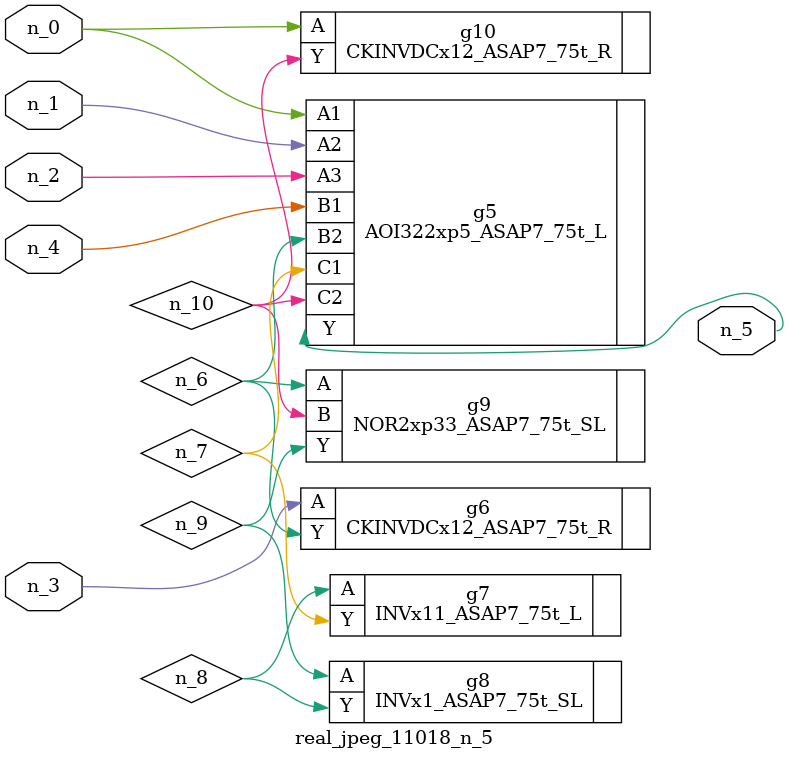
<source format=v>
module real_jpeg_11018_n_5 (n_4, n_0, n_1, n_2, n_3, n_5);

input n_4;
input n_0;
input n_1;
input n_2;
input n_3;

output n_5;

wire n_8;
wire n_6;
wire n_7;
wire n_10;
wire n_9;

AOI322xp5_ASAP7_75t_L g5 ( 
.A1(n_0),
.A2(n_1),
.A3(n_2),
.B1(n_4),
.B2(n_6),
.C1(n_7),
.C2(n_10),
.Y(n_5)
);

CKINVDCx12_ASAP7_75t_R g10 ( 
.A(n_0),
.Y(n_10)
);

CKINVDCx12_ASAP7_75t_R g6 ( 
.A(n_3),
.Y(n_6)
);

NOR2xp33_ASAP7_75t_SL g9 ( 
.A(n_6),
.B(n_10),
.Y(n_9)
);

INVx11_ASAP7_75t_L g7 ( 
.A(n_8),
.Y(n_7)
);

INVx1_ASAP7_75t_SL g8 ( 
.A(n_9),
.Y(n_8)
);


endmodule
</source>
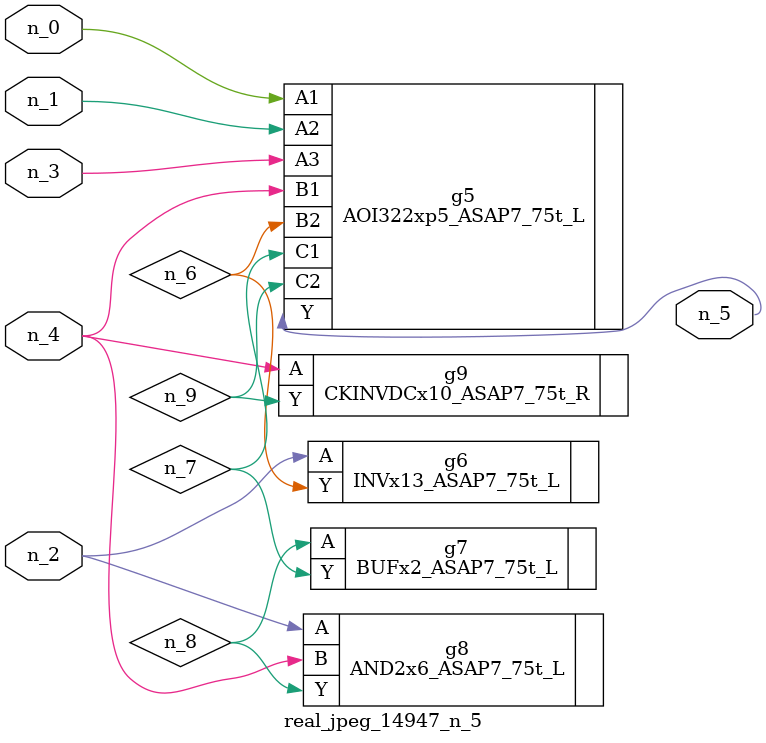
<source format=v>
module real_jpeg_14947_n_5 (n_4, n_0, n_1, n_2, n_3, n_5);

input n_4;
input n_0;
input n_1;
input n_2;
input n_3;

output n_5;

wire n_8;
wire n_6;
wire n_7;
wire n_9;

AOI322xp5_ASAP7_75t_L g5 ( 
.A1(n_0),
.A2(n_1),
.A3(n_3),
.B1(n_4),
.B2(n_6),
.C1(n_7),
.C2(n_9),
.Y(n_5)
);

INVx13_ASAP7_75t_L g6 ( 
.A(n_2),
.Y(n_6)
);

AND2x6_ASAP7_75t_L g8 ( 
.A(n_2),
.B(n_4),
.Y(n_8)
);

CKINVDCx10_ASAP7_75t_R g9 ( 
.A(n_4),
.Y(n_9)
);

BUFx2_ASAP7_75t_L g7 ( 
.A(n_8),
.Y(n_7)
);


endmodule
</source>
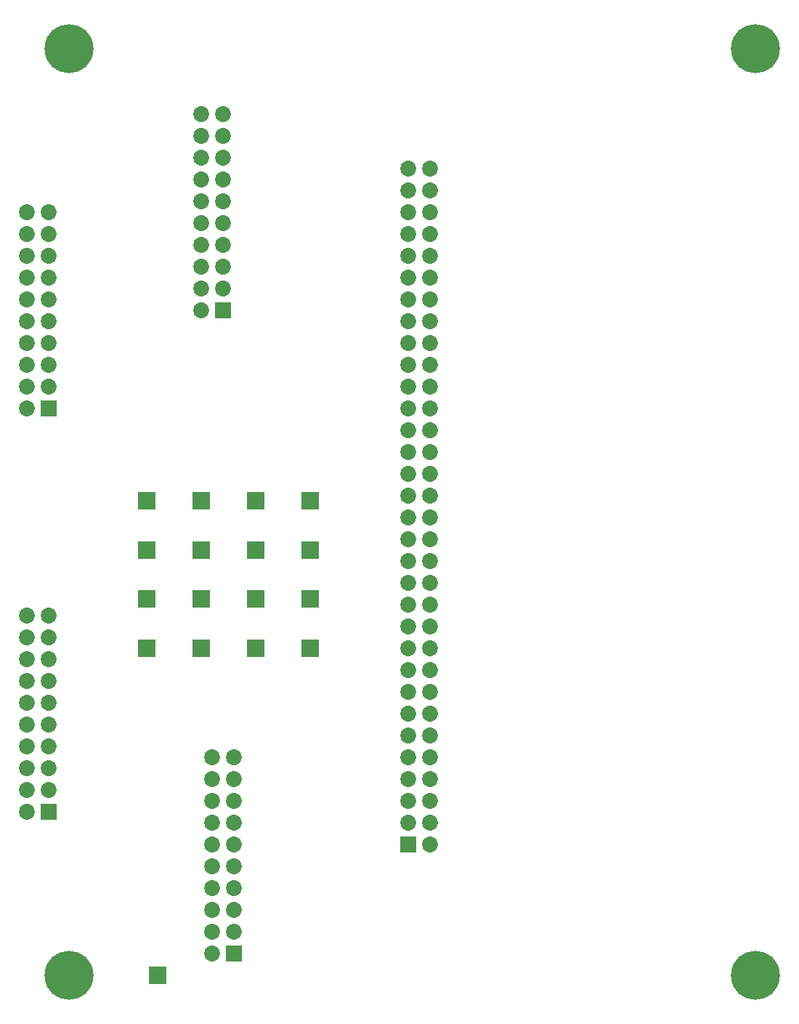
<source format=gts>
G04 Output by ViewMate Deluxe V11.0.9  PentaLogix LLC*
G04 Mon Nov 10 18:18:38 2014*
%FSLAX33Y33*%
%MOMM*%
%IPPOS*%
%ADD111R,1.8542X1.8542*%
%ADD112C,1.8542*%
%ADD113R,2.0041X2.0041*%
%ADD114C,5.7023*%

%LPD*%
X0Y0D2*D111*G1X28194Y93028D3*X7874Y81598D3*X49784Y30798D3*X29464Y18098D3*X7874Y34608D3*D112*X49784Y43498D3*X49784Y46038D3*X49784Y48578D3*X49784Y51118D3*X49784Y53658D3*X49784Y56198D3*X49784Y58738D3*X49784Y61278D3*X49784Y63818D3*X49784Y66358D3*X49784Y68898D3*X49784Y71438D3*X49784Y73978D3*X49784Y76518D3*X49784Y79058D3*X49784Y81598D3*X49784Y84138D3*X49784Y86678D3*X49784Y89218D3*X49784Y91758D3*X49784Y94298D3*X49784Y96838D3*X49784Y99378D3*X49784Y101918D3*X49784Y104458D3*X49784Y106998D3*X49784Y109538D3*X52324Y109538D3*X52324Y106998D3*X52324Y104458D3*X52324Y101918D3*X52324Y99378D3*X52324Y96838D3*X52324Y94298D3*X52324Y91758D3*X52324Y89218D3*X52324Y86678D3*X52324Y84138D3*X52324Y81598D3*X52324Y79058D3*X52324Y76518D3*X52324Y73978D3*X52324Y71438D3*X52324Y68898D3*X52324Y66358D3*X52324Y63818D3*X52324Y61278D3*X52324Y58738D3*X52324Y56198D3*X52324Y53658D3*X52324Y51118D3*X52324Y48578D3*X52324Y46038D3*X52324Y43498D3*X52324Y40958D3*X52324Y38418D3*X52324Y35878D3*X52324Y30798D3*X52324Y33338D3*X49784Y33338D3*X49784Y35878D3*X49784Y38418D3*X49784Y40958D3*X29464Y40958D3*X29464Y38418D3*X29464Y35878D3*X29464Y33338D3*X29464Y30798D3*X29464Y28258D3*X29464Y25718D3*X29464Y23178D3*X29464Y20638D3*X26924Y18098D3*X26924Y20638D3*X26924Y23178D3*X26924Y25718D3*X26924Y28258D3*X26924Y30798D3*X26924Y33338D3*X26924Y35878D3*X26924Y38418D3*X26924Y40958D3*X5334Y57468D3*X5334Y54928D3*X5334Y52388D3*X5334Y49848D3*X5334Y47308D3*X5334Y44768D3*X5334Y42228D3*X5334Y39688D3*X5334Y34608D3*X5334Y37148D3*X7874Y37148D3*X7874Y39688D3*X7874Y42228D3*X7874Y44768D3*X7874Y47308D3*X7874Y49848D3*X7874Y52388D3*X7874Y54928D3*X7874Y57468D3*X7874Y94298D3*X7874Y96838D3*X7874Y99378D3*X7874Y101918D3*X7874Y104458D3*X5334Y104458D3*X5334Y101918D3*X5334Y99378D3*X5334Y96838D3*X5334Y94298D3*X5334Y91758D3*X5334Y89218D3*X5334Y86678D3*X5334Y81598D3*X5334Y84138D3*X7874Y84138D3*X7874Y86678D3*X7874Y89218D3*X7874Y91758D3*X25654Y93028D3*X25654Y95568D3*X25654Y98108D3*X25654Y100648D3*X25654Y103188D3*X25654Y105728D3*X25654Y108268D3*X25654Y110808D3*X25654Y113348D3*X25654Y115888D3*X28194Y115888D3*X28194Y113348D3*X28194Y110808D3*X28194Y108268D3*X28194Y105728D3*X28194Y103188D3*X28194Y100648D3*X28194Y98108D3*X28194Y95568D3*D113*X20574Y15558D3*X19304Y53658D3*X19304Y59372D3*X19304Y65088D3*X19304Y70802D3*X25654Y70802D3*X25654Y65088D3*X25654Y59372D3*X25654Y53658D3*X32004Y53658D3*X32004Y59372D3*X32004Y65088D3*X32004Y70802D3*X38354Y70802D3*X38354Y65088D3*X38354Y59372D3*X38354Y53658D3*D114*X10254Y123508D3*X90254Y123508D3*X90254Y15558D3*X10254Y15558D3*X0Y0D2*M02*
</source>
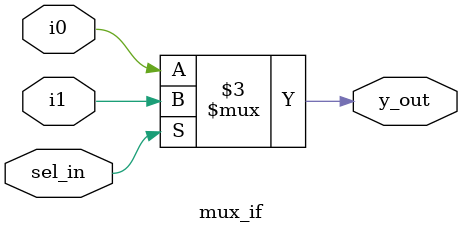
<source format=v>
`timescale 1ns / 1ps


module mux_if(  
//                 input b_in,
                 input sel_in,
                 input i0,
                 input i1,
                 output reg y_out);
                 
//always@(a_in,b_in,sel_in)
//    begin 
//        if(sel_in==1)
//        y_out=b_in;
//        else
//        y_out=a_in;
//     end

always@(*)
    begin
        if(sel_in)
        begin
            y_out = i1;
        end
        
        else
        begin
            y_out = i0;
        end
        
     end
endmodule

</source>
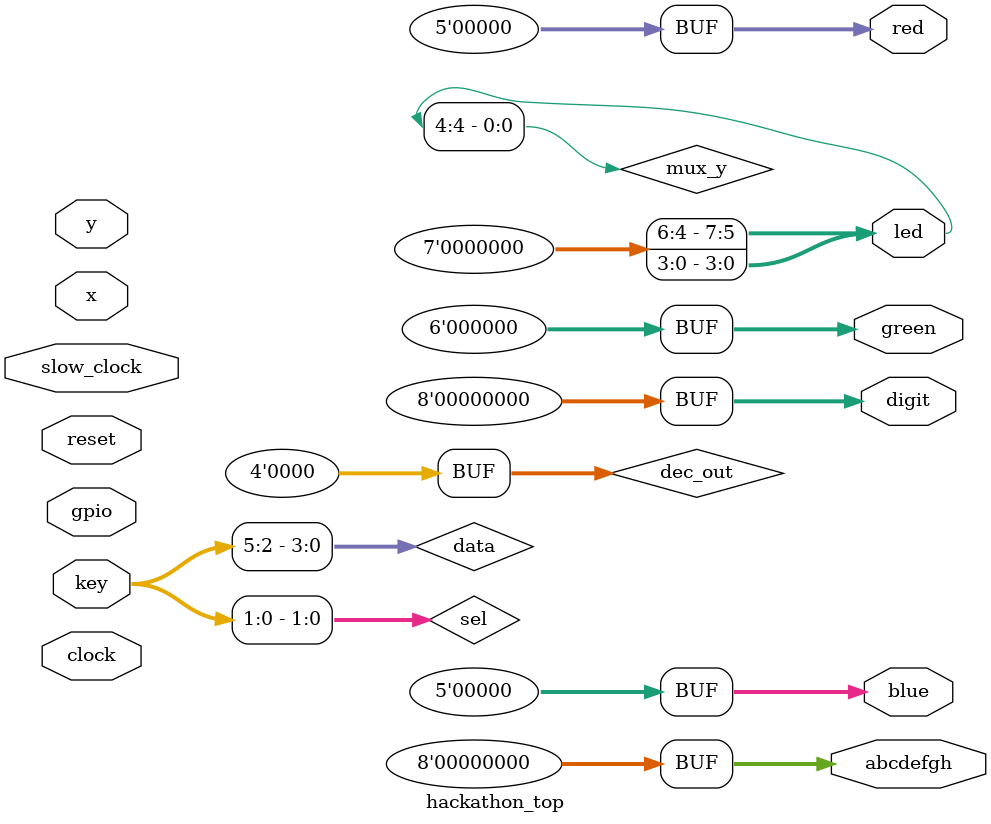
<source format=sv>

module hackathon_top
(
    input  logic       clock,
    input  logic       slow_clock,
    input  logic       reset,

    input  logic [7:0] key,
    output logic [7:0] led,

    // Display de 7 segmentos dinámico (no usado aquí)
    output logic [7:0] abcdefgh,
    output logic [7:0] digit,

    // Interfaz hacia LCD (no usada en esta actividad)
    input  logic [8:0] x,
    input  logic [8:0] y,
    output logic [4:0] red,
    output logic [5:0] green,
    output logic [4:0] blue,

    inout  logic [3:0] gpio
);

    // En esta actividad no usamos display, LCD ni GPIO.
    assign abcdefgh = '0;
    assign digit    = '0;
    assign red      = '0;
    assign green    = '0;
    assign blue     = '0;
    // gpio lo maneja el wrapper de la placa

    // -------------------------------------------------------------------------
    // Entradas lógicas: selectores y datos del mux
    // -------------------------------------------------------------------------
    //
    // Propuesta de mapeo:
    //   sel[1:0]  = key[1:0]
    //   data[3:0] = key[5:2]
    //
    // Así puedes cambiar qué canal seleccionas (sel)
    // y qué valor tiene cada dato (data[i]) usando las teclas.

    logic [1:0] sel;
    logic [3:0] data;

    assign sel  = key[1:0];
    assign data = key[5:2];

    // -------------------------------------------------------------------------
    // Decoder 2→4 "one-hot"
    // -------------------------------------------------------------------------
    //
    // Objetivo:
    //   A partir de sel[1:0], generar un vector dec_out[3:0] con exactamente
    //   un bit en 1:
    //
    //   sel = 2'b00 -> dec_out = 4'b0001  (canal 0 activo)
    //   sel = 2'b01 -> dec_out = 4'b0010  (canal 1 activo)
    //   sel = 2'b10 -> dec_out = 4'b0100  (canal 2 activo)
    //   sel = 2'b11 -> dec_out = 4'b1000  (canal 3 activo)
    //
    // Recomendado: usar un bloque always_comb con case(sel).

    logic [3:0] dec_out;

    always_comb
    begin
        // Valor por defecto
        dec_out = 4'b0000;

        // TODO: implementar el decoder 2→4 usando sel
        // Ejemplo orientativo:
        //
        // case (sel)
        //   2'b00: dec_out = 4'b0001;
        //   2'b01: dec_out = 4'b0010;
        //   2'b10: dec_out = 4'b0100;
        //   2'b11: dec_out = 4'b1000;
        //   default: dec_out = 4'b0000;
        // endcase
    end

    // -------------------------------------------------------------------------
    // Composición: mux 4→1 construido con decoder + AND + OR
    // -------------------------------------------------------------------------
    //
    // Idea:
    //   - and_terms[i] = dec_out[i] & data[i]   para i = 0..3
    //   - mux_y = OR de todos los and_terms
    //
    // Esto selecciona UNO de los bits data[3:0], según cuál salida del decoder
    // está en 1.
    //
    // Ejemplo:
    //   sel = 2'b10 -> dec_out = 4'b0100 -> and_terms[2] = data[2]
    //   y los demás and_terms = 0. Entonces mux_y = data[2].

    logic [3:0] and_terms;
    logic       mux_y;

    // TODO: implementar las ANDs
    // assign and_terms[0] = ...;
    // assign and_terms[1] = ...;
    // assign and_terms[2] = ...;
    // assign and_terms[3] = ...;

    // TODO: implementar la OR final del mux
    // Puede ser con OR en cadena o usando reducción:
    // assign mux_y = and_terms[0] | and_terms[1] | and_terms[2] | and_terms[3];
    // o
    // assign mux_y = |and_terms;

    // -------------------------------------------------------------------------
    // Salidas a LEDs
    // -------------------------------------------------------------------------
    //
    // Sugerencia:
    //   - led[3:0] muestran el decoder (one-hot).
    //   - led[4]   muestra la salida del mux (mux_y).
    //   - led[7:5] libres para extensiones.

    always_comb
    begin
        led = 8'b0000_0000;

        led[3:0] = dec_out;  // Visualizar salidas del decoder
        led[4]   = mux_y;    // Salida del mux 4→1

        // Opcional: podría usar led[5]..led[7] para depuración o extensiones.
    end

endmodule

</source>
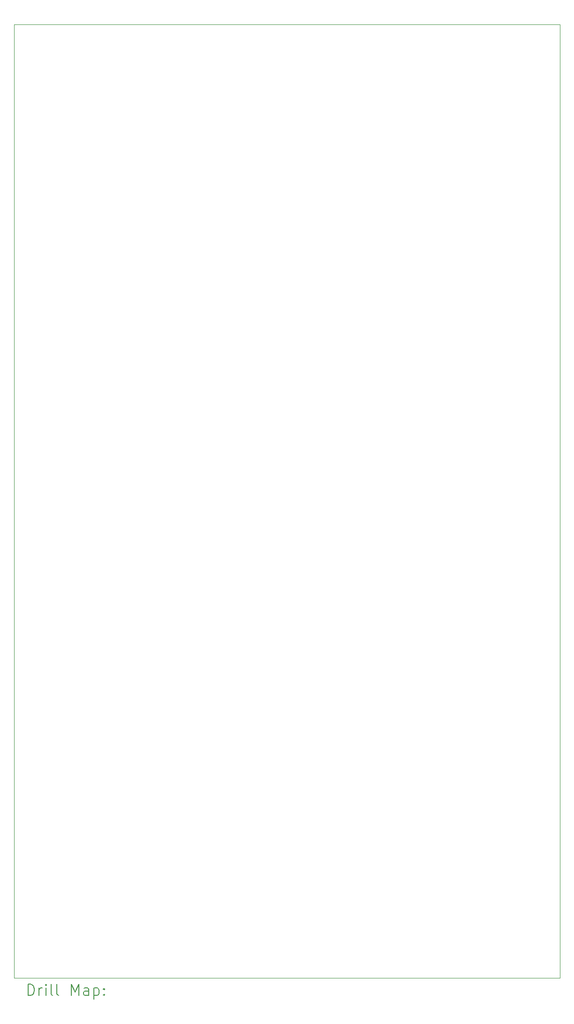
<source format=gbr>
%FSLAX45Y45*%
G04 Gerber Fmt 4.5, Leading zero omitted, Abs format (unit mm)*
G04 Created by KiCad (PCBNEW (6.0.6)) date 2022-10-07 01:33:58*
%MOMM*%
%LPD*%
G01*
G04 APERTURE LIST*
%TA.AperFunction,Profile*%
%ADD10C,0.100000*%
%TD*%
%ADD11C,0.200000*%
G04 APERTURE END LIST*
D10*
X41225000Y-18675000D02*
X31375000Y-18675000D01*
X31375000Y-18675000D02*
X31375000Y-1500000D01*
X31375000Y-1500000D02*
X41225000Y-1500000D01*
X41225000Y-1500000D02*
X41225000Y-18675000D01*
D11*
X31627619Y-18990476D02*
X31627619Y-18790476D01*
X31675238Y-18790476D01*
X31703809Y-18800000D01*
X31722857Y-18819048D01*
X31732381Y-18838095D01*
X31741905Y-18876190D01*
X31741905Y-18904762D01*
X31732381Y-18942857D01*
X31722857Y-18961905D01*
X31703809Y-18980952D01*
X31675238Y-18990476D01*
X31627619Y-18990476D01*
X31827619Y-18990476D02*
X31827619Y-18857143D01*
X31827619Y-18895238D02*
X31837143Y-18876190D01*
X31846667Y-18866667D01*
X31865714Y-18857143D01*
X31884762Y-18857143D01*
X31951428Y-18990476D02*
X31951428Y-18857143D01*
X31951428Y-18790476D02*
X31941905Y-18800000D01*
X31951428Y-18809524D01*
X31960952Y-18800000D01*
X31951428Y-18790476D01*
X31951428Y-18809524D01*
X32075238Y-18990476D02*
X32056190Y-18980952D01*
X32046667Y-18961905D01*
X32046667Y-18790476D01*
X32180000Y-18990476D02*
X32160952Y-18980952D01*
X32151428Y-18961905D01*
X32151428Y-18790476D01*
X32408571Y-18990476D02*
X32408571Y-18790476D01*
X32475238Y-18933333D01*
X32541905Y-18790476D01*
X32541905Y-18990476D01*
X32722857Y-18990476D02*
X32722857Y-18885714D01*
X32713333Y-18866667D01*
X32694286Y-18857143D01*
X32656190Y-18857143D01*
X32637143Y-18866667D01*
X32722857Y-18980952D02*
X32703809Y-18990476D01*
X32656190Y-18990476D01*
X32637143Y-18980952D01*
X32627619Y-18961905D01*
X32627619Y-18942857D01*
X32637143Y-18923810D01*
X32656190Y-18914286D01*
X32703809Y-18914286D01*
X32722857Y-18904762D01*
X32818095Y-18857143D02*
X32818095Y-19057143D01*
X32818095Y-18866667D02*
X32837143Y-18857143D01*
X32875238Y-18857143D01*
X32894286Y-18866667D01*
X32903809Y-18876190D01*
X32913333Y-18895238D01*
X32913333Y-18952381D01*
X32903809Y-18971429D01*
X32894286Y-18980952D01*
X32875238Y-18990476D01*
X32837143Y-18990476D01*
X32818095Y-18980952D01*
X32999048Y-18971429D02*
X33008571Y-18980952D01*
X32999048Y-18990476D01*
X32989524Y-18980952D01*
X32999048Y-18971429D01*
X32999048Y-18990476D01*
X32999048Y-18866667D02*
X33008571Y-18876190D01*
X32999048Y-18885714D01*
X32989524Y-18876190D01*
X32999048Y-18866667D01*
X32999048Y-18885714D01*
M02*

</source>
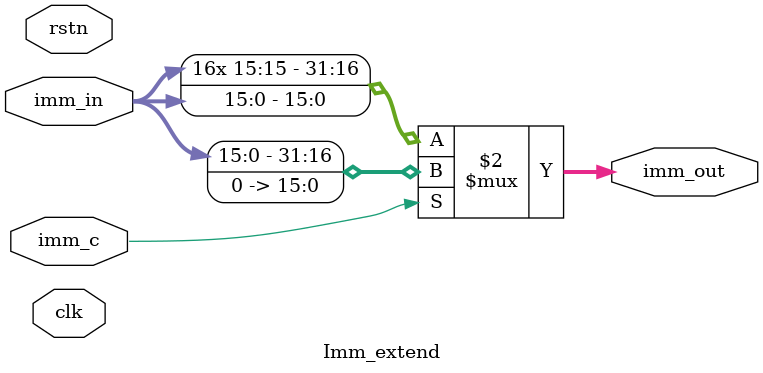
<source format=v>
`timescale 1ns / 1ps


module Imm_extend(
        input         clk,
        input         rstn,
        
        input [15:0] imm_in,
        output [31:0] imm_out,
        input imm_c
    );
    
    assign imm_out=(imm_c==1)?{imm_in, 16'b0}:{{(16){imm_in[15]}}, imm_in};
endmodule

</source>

----

Work task:
Above are the records; print exactly the lines from the line with "X31827619Y-18990476D02*" to the line with "X32541905Y-18790476D01*", including both, and nothing else.

The answer:
X31827619Y-18990476D02*
X31827619Y-18857143D01*
X31827619Y-18895238D02*
X31837143Y-18876190D01*
X31846667Y-18866667D01*
X31865714Y-18857143D01*
X31884762Y-18857143D01*
X31951428Y-18990476D02*
X31951428Y-18857143D01*
X31951428Y-18790476D02*
X31941905Y-18800000D01*
X31951428Y-18809524D01*
X31960952Y-18800000D01*
X31951428Y-18790476D01*
X31951428Y-18809524D01*
X32075238Y-18990476D02*
X32056190Y-18980952D01*
X32046667Y-18961905D01*
X32046667Y-18790476D01*
X32180000Y-18990476D02*
X32160952Y-18980952D01*
X32151428Y-18961905D01*
X32151428Y-18790476D01*
X32408571Y-18990476D02*
X32408571Y-18790476D01*
X32475238Y-18933333D01*
X32541905Y-18790476D01*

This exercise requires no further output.